_TO-DO ITEM A:_
Rewrite the stadium passage from "Isn’t it evident" to "etc unlike Dar es Salaam.", changing "Dar es Salaam" to "Zanzibar".

_EXTRACTED TEXT:_
○ ○ ○ ○

Lately Taifa Stars were pictured training there, and the ground looked well kept; a private developer could easily improve stands to make viewing more comfortable, and the stadium more profitable.

Ashanti, the nearby side could have it as home, or the other two.
When TFF can`t maintain one national stadium which is far less demanding in its facilities, how can it be expected to maintain another major stadium that is far more demanding in its facilities – along with the older stadium it can hardly manage now?

Isn’t it evident that this will be too much of a burden on the TFF, not due to its resources per se, but rather its administrative capacity assuming that its sources of cash will remain roughly the same? Is it relevant to listen to the coach?

There is however one difference between the Mwanza atmosphere and the wish to redevelop Nyamagana Stadium, and the National Stadium, that the regions have in the past decades proved far more dynamic to organize activities like building of stadia, unlike Dar es Salaam.

Many regions put up new stadia or revamped those built earlier, either at independence or quite before it, including Arusha, Mwanza, Iringa, Mbeya, Tabora, Bukoba, etc unlike Dar es Salaam.

○ ○ ○ ○

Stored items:
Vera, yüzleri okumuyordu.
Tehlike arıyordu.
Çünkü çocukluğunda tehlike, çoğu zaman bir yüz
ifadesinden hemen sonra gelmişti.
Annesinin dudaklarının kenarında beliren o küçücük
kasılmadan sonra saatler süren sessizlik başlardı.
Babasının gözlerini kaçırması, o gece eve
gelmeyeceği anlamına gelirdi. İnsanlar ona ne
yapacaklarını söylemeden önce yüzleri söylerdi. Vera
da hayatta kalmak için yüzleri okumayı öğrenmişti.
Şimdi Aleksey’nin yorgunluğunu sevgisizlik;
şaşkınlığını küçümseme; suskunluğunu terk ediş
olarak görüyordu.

○ ○ ○ ○

_TO-DO ITEM B:_
Gather every line of the records that contains the word "Vera", matching case exactly.

_RESULT A:_
Isn’t it evident that this will be too much of a burden on the TFF, not due to its resources per se, but rather its administrative capacity assuming that its sources of cash will remain roughly the same? Is it relevant to listen to the coach?

There is however one difference between the Mwanza atmosphere and the wish to redevelop Nyamagana Stadium, and the National Stadium, that the regions have in the past decades proved far more dynamic to organize activities like building of stadia, unlike Zanzibar.

Many regions put up new stadia or revamped those built earlier, either at independence or quite before it, including Arusha, Mwanza, Iringa, Mbeya, Tabora, Bukoba, etc unlike Zanzibar.

_RESULT B:_
Vera, yüzleri okumuyordu.
yapacaklarını söylemeden önce yüzleri söylerdi. Vera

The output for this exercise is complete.